CBT is implemented as a file system filter driver, where the driver is installed on every Microsoft Hyper-V host added to the backup infrastructure. The CBT driver keeps track of changed data blocks in virtual disks and stores these changes in log form, thereby reducing the number of backup storage and improving backup window times.
How changes tracking will be done in Windows Server 2016
At times of power failure or VM migration, the memory itself can be crashed and the whole bitmap file will be lost. In this scenario you will not have any knowledge of changes that took place thereafter. You’ll have to spend time and resources on doing a full rescan to backup afresh.

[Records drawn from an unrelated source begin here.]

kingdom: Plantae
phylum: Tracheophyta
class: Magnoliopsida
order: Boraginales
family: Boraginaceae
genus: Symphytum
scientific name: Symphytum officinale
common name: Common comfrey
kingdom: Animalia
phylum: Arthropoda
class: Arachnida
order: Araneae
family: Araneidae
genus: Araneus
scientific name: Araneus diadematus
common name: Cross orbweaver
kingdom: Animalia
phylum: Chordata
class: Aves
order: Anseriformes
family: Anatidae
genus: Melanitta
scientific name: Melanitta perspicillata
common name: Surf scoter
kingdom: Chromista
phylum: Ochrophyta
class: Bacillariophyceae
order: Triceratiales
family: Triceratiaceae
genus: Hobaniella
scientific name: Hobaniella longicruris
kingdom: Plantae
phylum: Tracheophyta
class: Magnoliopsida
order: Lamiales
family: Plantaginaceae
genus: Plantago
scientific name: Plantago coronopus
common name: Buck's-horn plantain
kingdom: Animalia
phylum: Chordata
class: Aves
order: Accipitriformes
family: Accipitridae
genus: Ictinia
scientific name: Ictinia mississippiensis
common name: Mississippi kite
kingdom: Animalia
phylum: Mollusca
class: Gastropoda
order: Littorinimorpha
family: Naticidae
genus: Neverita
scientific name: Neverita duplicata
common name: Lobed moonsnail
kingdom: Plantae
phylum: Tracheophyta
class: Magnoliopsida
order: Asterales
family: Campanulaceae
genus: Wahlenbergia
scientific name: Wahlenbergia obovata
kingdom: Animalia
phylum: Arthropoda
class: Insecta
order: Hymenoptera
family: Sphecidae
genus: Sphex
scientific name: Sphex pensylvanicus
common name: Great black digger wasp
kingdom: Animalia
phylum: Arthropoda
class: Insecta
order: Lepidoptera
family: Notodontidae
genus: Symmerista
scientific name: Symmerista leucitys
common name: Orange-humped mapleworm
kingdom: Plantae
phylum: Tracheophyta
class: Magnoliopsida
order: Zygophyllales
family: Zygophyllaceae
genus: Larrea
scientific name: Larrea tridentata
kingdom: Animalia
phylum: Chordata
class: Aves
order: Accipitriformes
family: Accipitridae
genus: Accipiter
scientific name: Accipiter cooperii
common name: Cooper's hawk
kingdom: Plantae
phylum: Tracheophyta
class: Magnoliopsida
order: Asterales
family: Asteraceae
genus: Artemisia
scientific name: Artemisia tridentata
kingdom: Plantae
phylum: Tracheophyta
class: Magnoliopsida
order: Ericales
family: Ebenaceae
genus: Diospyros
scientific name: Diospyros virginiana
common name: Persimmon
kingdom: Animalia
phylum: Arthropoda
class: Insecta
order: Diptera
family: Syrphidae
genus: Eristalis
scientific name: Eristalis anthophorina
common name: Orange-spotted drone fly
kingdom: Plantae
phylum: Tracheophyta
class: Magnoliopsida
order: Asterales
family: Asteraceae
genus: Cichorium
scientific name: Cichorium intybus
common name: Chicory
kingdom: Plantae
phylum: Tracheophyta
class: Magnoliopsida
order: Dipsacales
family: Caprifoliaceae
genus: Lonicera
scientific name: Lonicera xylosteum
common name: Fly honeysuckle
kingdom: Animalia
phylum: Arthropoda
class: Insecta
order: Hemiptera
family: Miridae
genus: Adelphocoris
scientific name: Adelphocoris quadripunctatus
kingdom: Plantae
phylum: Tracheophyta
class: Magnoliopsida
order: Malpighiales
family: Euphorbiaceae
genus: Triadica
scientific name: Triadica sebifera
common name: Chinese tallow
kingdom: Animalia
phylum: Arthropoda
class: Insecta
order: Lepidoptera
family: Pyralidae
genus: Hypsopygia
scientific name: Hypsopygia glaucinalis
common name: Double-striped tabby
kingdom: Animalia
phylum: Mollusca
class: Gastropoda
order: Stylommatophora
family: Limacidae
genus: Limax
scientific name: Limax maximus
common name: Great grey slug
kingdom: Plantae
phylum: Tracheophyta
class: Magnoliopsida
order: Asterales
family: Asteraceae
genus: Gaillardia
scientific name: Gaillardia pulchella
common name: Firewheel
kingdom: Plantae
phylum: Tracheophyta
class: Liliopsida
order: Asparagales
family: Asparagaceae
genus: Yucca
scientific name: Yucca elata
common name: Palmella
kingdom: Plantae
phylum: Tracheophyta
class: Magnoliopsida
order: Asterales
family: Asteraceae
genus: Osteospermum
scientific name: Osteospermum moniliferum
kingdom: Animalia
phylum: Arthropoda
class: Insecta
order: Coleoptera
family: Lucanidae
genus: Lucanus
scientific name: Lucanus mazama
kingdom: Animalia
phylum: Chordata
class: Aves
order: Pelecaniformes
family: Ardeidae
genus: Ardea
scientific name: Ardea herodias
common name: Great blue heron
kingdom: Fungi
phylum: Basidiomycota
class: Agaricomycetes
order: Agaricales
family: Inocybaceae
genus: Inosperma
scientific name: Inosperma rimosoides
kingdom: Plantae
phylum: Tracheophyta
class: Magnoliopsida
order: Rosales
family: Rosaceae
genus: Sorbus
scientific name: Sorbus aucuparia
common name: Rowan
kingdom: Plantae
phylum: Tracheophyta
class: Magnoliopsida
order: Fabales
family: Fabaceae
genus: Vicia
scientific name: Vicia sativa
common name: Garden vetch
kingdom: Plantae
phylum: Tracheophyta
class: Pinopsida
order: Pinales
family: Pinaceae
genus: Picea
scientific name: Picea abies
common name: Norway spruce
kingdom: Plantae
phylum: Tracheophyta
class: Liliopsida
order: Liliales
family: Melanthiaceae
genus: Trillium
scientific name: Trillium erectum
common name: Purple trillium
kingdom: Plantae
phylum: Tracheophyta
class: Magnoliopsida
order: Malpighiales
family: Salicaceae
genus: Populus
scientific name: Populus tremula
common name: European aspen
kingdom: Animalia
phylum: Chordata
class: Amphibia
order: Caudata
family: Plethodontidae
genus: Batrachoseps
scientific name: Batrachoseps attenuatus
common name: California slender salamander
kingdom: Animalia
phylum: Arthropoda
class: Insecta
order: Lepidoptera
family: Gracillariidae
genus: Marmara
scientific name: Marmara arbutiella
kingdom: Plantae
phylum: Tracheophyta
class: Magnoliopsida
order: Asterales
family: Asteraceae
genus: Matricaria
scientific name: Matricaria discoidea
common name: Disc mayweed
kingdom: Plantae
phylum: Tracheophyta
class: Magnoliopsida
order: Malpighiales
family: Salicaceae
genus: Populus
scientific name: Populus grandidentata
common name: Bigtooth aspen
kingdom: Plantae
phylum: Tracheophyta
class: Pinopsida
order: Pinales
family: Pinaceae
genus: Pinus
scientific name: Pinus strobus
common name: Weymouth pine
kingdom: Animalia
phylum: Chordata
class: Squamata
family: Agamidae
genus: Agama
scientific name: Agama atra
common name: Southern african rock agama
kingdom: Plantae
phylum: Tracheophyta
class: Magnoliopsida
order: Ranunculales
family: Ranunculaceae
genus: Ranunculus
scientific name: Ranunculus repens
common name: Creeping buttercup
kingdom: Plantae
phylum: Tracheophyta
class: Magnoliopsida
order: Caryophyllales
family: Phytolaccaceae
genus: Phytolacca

RCT solves this problem by creating three bitmaps: one in memory and two on disk.
If you install Hyper-V server 2016 and create/migrate VMs, you see two files appear the first time you take a backup of a VM with configuration version 8.0 on Windows Server 2016 Hyper-V: a .MRT file and a .RCT file extension in the location of the virtual hard disks.
The Modified Region Table (.MRT) file maintains a record of changes on the Disk/Storage. This file has a coarser granularity, so that even at times of sudden power loss, the .MRT file records the changes occurred on the disk.
The Resilient Change Tracking (.RCT) file is used if the CBT data in the memory bitmap is not available at usual startup and shutdown operations of a VM. RCT file is also used for normal operating periods of backup, replication or migration. These .MRT and .RCT files are always attached to an associated VHD(x).
When the initial Backup is started, Microsoft Hyper-V takes a snapshot and Resilient Change Tracking identifiers creates a production reference point id for the VM. Similarly, for the incremental backups, it creates a reference point id for the changed blocks backup. Then, Microsoft Hyper-V compares the both reference ids of the full backup and the successive incremental backup. Once the comparison is done, it copies only the changed data blocks from the prior created checkpoints and records them in an incremental backup file.
Prior to RCT, Vembu BDR natively supports in securing the storage of the Hyper-V backups even at the time of migration using a filter driver. On putting forth the default RCT feature, Vembu increased its performance by using this RCT for Hyper-V backup and incremental changes tracking.
Beyond doubt, Microsoft Hyper-V Resilient Change tracking rapidly improves the backup and recovery speed of Hyper-V virtual machines in Window Server 2016 than before. The merit about this new feature is that the backup vendor could stop writing their own filter driver to implement changed block tracking.